The making of this material available on our website, is a further step in one of SETMA's goals. It is not intended to be pretentious, as it may appear so, but the genesis of this effort began nine years ago when a very good friend of SETMA asked the question, "What is your goal; what do you want to accomplish?" I said, "I have never said this out loud, but I want to change how healthcare is delivered in America." I realized then and do so now, the improbability of that becoming a reality but this is the motive behind our giving unfettered access to these tools to anyone.
These tools are built upon the NextGen@ EMR platform. In order to make the tools work as a plug-and-play function, it would be necessary to purchase their product, but other than that, there are no fees required to download, to study and to learn from the tools which we have developed.
Where did the concept of "electronic patient management" come from? In May, 1999, SETMA published a paper entitled, "More Than a Transcription Service: Reorganizing the Practice of Medicine With Electronic Patient Records (EMR)". That article is still on our website under Your Life Your Health. At that time, SETMA had been using EMR for only four months. We began Tuesday, January 19, 1999, after having purchased the EMR in March, 1998. By May, we already recognized that succeeding with an EMR was a short-sighted goal. We began to understand that if all we were gaining with EMR was an electronic means of documenting a patient encounter, it was too expensive and too hard to justify the expense and the effort. Our goals changed and we began to pursue "electronic patient management" (EPM). EPM focused on the gaining of leverage and advantage in patient care and treatment outcomes with the EMR. EPM remains our goal to this day and has been the guiding principle in the development of our disease management tools, our patient-care functions and our reporting modules.
Celebration
It was in May, 1999, that we had a sentinel event which has continued to define our efforts in development of EPM. In that month, my co-founding partner, Dr.
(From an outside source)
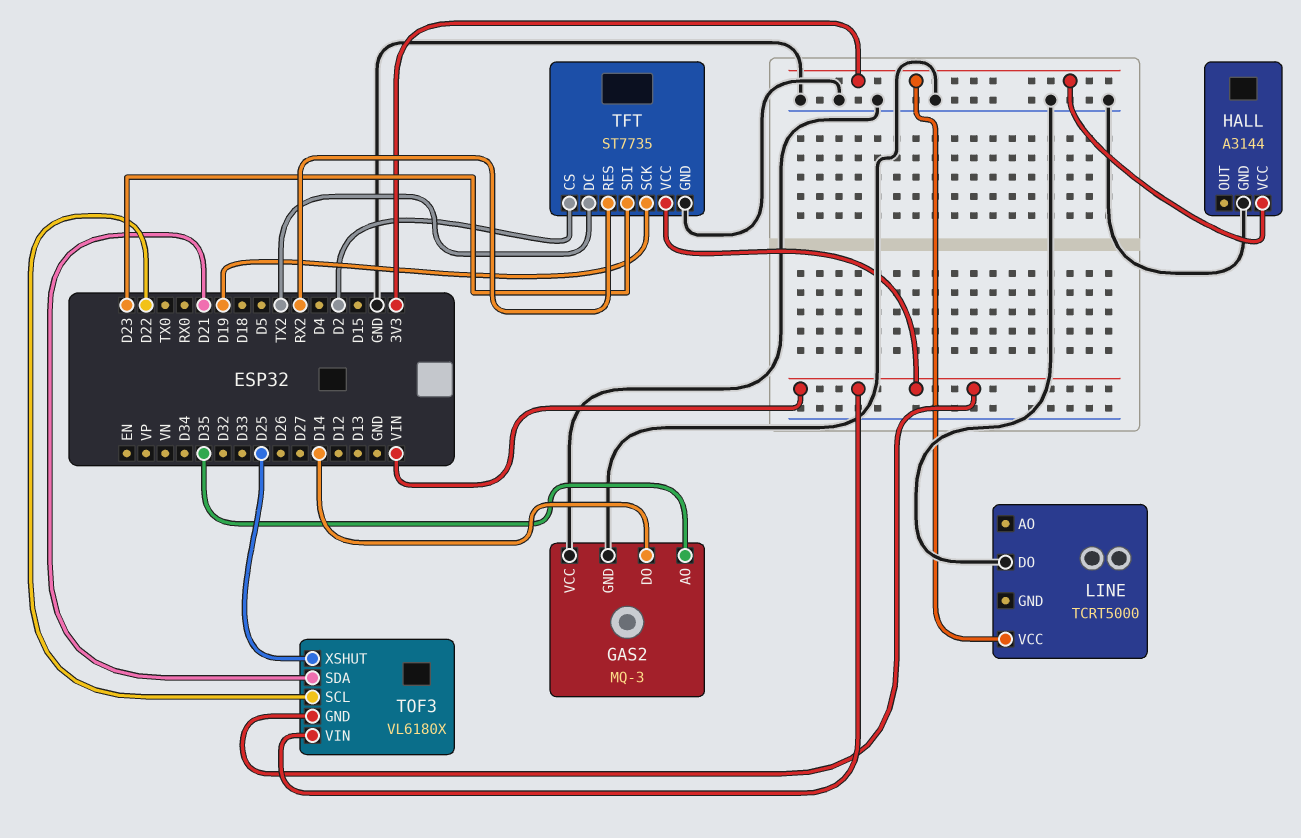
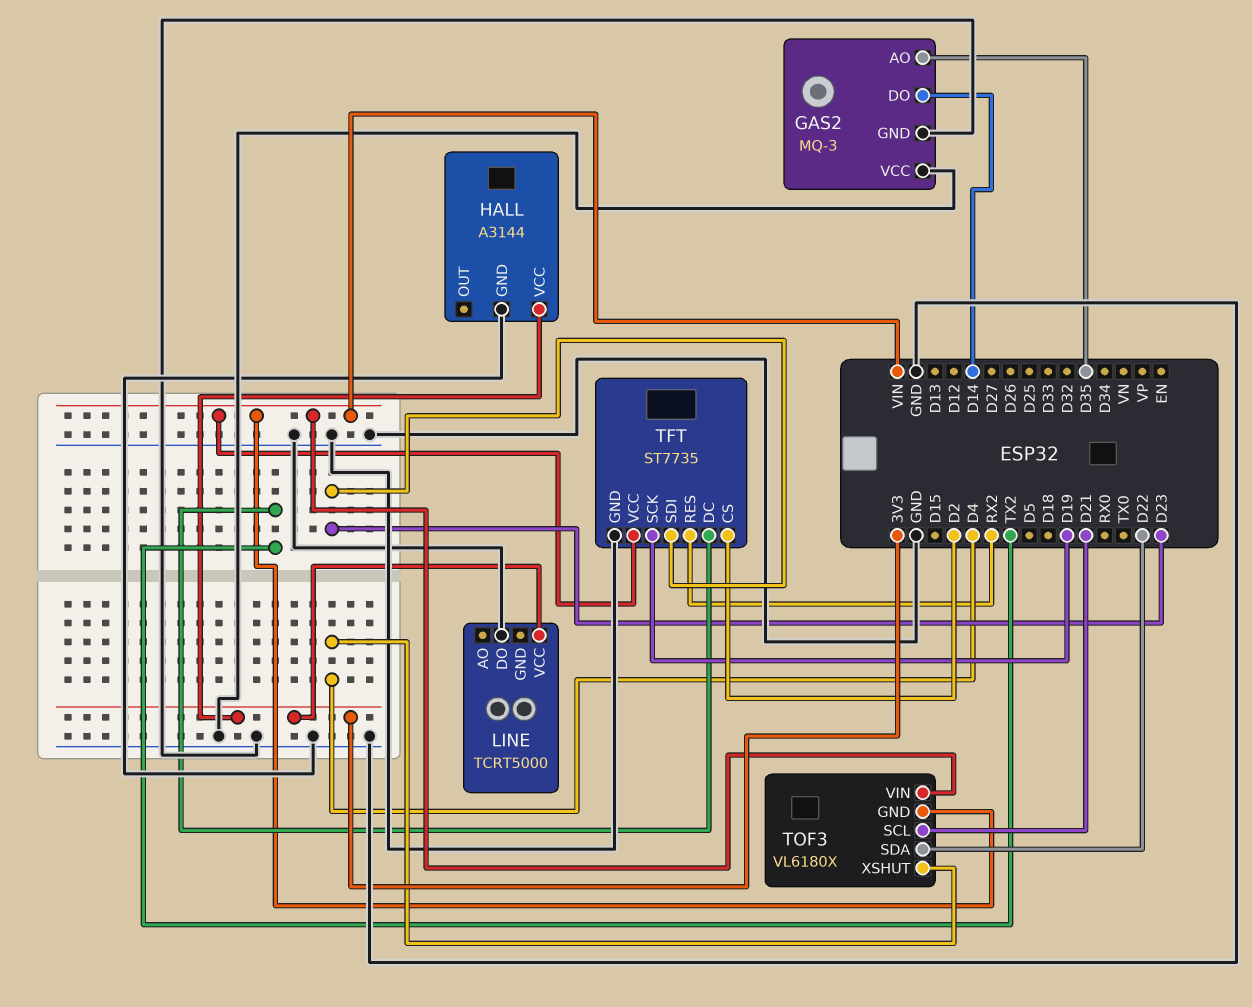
TOF3 pin SCL: D22 -> D21
TOF3 pin SDA: D21 -> D22
TOF3 pin XSHUT: D25 -> D4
Mark Wilson, speaking of where we were in the use of the EMR, lamented, "We haven't even begun to crawl." He was discouraged and worried that we had bought a very expensive and useless toy. I responded, "Mark, when you oldest son turned over in bed, did you call you wife and say, 'this retarded child can't even crawl all he can do is turn over in bed?' Or, did you cry out, 'Come see, he turned over in bed?' The reality is that you celebrated his turning over in bed. You expected him to crawl and to walk, in due time, but right now you enjoyed his progress. So shall I. you're right, we aren't even crawling but we have started. If in a year, all we're doing is what we are presently doing, I will join your lamentation, but until then I am going to celebrate that we have begun."
As I look back on the things we were writing and thinking and doing, eleven years ago, it is almost embarrassing, but we had started and today in some ways we are at the front of the parade if not leading the parade. Yet, I am confident that in eleven more years, we will look at what we are currently doing and think, "Can you imagine that we thought we were doing something special?" As we anticipate the future; we celebrate the present.
It is with this celebratory and anticipatory spirit that we offer these tools to all who will find them valuable. Hopefully, you will find them more valuable than what you will pay for them. We would welcome your feedback, positive or negative, on any of this work. Please understand, we do not represent this work as being complete or perfect. It is a start and that we celebrate, while anticipating improvement as we move along.